Yes, I know it’s nearly the end of November, and over here in the UK that makes it very late to still keep calling it the Fall, especially after the weather we’ve been putting up with this month. But it’s too early for the Mid-Season shows, so let’s stick with the title and look at a late addition.
The Man in the High Castle is an Amazon show, which means that the whole series, all ten episodes of it, was released, Netflix-fashion, in one fell swoop. But you still can’t watch it any more than one episode at a time and, in Thanksgiving week, when half my weekly American shows have been pre-empted, I have down-loaded the first couple of episodes and just come off the Pilot.
The series is based upon the legendary Philip K. Dick 1962 novel of the same name. I read the novel many years ago. Dick is not among my favourite writers and I remember little of the story save its basic premise: that the Axis powers won World War 2 and occupied America between them. Nor have I been back to remind myself of any other details from the book.
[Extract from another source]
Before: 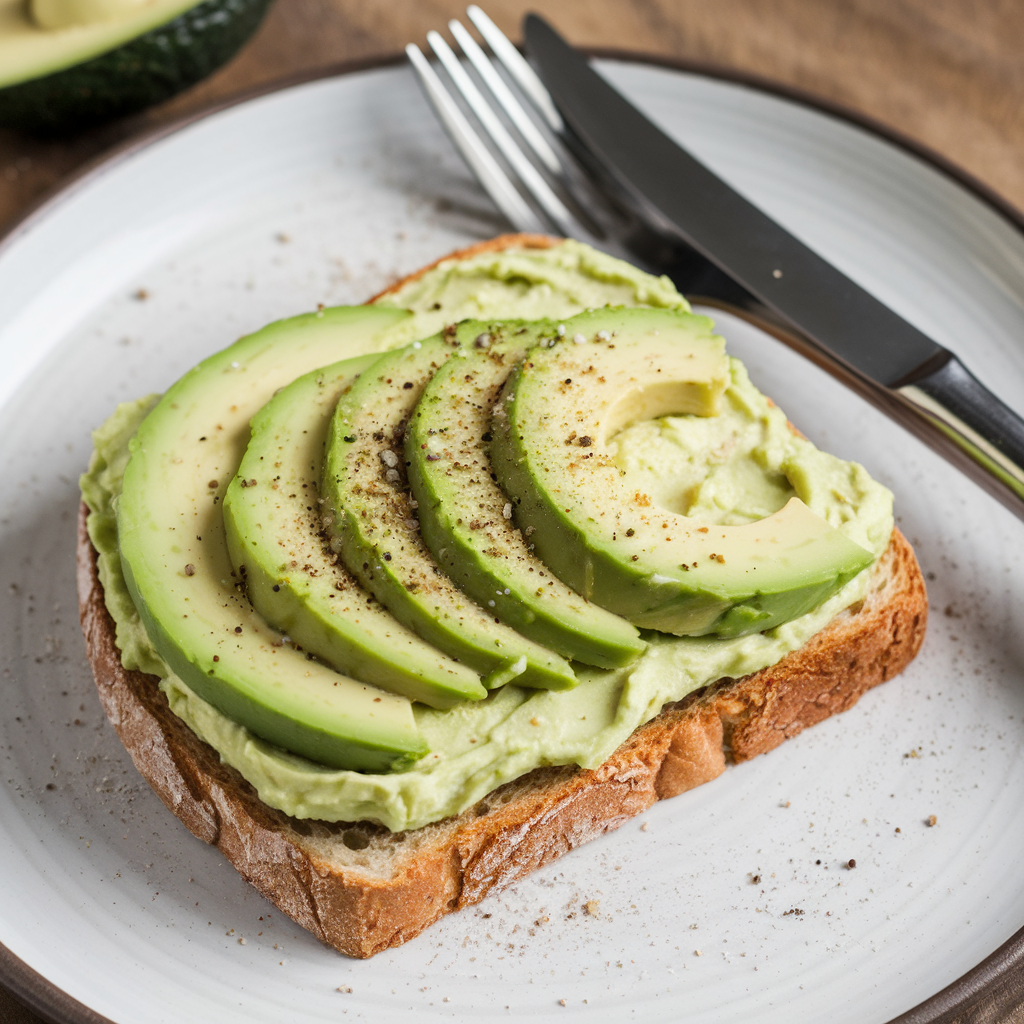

The pilot episode is superb, rich in detail and atmosphere. Wisely, it hasn’t been updated, meaning that the two regimes have been in control of the USA for almost two decades, but that a significant part of the population is old enough the remember defeat, and the world before that. The Nazis occupy all of America east of the Rockies as a Greater Reich, the Japanese hold west of the Rockies as the Japanese Pacific States, and there’s a neutral zone between, a buffer between seeming allies in conquest.
Enter our two main characters (though TV.com has one of them as merely ‘recurring’ and a thus far supporting character as the other star. In New York City, Joe Blake, seemingly in honour of a commitment to his (deceased?) father, joins the Resistance and is tasked with driving a truck to Canon City in the Neutral Zone, where someone will contact him – if it’s safe. En route, he checks out what e is secretly transporting: a reel of film.
Meanwhile, on the other coast, in San Francisco, Juliana Crane stumbles inadvertently into the western Resistance when her half-sister Trudy is shot dead on the street, seconds after handing her a bag. The bag contains a reel of film, film that in our world is authentic, well-known newsreel footage about the Allies’ victory, but which in this world can only be fake: or is it?
Juliana watches it over and over, in delight. Her live-in boyfriend, repressed artist Frank Frick (the other ‘star’) knows it comes from some mysterious individual known only as The Man in the High Castle, and that possession of the same is treason. He wants Juliane to turn it in, explain it away, but instead she runs, taking Trudy’s place, heading for a meeting in a Diner in the Neutral Zone. In Canon City.
Much of the pilot is taken up in establishing this situation and moving Joe and Juliana – who come off mainly as cyphers so far – towards their meeting in the episode’s closing minutes: Juliana as damsel-in-distress, robbed of bag and money, unable to pay 2 Marks for her diner meal, Joe the White Knight, a friend-in-need with obvious interest in the fair Juliana’s warm and fair body.
There are two other significant strains started in this episode. In one, we learn that the white-haired Hitler is seriously ill, with six months left to live. There is a power-struggle going on over the succession, but all three candidates plan to begin their term as Fuhrer by bombing the Japanese Pacific States…
And back on the East Coast is the fanatical Resistance-breaker, Obergruppenfuhrer John Smith. To whom, his cover safely established, Joe Blake reports at episode end.
What impresses most about this first episode is the sheer detail, the volume of it. Familiar American scenes have not merely been recreated in their form of 1962 with stunning authenticity, but they have been twisted into the world of the series. New York is littered with swastikas, San Francisco with rising suns, to an extent far too intense to take in at once. Money has not been spared in creating this visual scene, nor in creating a sombre, slightly darkened colour palate that mutes the eye. It feels real: hopelessly, inescapably reel.
I shall be here for the duration.
Two last things on which to comment. I haven’t yet mentioned the seemingly minor role of Japanese Pacific State Trade Minister Mr Nobosuke Tagomi (beautifully and gravely etched by Cary-Hiroyuki Tagawa) who is one of the central characters in the book.
And there was one moment, midway, that had me shuddering: Joe blows out a tyre and needs help from the local law, a war veteran with a swastika armband. As they finish, ash starts to descend from the sky. Don’t worry, the sheriff says, it’s the Hospital. Every Tuesday they haul in the deranged and the old and dispose of them. The mental image goes off like a bomb. But it’s the sheriff’s casual approval, not just acceptance, that scares the bejasus out of you.